Dr Husnia Underabi1
1Western Sydney University, Kingswood , Australia
Sydney’s December 2014 Lindt Café siege resulted in the death of two hostages and the perpetrator of the terrorist attack. In February 2015, Prime Minister Tony Abbott argued Muslim leaders were not doing enough to tackle violent extremism. Muslim community representatives were outraged and puzzled with some indicating that they have done more than enough to condemn terrorism. The Prime Minister was implying what Muslims leaders said to the Australian public and media was not a reflection of what they say when they are speaking to an audience of Muslims.This paper analyses 13 mosque sermons delivered across 10 mosques in Sydney immediately after the 2014 Lindt Café siege. It shows that what was said in sermons was consistent with what was said by community leaders publicly – that the incident was condemned, considered to be un-Islamic, the perpetrator was mentally ill and his victims were innocent.
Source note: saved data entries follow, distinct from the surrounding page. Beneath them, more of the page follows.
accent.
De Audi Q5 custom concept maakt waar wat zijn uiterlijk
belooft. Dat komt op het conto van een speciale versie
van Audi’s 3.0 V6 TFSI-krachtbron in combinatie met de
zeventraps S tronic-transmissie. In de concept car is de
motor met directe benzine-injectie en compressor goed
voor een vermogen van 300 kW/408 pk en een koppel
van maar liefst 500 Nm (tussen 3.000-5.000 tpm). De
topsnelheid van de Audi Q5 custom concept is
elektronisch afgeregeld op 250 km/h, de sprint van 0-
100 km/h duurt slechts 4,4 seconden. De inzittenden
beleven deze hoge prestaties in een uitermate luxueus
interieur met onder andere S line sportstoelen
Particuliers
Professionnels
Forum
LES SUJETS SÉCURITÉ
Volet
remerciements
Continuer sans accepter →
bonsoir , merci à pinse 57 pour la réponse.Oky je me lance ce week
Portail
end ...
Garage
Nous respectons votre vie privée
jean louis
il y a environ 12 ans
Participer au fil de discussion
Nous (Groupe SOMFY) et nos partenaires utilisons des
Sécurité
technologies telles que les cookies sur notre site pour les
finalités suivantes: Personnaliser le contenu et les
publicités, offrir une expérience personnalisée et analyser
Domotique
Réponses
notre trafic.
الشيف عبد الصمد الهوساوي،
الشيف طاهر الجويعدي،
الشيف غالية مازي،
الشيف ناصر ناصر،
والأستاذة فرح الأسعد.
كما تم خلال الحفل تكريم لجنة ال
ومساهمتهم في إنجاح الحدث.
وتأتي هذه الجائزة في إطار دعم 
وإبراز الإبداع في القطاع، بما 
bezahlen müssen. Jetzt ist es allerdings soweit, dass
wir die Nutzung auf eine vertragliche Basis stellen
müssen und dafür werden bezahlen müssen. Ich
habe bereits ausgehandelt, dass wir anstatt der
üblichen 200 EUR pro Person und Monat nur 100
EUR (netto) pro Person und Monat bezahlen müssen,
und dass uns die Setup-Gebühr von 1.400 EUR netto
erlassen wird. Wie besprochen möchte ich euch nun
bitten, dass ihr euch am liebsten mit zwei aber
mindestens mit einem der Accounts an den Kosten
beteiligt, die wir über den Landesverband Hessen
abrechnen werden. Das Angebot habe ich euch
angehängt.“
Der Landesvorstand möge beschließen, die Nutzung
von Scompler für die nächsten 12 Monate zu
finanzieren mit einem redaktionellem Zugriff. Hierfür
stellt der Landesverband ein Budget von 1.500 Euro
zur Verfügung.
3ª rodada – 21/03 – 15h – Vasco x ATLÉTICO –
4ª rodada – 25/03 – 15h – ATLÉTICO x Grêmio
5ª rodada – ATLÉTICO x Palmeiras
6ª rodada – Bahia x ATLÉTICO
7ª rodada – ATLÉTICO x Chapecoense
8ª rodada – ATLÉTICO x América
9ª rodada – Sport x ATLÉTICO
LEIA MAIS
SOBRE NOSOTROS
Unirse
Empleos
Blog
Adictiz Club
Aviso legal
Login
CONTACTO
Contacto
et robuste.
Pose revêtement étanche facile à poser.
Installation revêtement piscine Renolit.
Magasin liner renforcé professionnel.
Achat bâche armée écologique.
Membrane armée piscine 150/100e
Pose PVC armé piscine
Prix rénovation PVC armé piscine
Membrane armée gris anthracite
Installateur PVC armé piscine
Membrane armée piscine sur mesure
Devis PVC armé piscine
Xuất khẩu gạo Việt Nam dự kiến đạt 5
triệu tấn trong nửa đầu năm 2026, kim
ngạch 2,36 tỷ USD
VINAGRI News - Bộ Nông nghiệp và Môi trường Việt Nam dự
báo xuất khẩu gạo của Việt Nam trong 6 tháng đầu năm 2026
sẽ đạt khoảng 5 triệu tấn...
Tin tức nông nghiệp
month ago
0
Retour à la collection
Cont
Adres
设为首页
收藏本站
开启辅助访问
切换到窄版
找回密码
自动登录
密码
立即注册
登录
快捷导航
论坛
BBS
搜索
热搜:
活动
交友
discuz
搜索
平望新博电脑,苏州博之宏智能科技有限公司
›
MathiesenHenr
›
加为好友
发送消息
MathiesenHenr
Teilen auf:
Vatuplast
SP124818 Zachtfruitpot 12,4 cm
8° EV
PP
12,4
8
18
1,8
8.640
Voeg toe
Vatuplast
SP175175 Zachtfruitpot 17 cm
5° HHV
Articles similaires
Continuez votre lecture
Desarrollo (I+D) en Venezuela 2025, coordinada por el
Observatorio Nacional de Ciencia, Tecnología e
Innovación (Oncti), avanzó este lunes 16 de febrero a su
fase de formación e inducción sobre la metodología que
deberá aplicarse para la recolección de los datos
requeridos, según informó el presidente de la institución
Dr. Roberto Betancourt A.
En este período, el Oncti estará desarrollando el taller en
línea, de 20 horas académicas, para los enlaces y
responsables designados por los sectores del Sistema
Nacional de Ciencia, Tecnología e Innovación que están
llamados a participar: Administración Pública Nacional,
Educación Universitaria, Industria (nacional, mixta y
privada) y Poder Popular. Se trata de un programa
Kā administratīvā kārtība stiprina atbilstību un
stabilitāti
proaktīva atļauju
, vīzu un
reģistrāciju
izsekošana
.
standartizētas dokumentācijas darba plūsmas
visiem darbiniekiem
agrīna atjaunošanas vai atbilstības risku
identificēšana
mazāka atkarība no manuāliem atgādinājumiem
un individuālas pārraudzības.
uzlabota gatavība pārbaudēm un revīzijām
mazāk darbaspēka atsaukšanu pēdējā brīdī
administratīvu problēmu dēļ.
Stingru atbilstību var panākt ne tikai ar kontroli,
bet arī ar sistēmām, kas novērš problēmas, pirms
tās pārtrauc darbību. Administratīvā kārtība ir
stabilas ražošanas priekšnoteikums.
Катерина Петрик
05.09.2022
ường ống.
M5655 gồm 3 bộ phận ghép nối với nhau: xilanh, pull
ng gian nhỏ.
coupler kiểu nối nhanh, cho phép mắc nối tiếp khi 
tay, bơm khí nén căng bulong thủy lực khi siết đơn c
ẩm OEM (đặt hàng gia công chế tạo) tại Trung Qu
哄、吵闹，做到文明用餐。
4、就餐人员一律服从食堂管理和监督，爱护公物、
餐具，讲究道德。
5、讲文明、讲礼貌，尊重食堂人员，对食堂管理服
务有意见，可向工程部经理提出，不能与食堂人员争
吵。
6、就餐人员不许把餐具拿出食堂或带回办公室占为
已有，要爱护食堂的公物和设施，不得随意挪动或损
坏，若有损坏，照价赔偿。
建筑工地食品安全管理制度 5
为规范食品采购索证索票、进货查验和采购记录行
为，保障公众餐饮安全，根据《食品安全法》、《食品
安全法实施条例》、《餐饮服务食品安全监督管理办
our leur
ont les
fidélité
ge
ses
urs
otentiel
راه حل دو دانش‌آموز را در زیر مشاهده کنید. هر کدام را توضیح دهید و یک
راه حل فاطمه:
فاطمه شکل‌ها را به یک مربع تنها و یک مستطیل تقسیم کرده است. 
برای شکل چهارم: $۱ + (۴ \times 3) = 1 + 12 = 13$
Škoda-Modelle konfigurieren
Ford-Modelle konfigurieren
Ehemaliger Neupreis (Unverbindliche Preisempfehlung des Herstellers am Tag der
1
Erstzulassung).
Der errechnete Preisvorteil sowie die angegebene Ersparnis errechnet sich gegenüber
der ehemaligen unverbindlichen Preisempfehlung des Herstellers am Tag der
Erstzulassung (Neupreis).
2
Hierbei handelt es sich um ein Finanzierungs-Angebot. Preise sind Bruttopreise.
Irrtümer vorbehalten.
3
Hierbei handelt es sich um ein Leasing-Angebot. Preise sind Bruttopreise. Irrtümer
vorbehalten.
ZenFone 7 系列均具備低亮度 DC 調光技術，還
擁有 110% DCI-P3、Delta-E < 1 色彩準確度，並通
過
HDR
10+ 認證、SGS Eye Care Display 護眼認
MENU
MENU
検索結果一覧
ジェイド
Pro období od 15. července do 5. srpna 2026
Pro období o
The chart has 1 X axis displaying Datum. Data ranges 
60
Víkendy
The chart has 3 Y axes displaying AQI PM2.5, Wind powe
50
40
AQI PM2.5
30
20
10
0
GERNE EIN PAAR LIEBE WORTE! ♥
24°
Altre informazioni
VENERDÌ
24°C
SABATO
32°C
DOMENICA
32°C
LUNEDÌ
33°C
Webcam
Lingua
Audiences were told that the consequence of killing innocent people is eternal damnation. Some sermons acknowledged that non-Muslims may be confused and have a negative view of Islam and members of the congregations were asked to reach out to non-Muslims and demonstrate through their actions that Islam is a religion of peace.
Dr Husnia Underabi has completed a Bachelor of Arts (Honours) with a Diploma in Education at Macquarie University. In 2018, she received a Doctorate from Western Sydney University. The title of her thesis was Mosque Sermons and Audience Receptivity. Husnia is a qualified high school teacher in the process of making a transition from a secondary to a tertiary educational institution.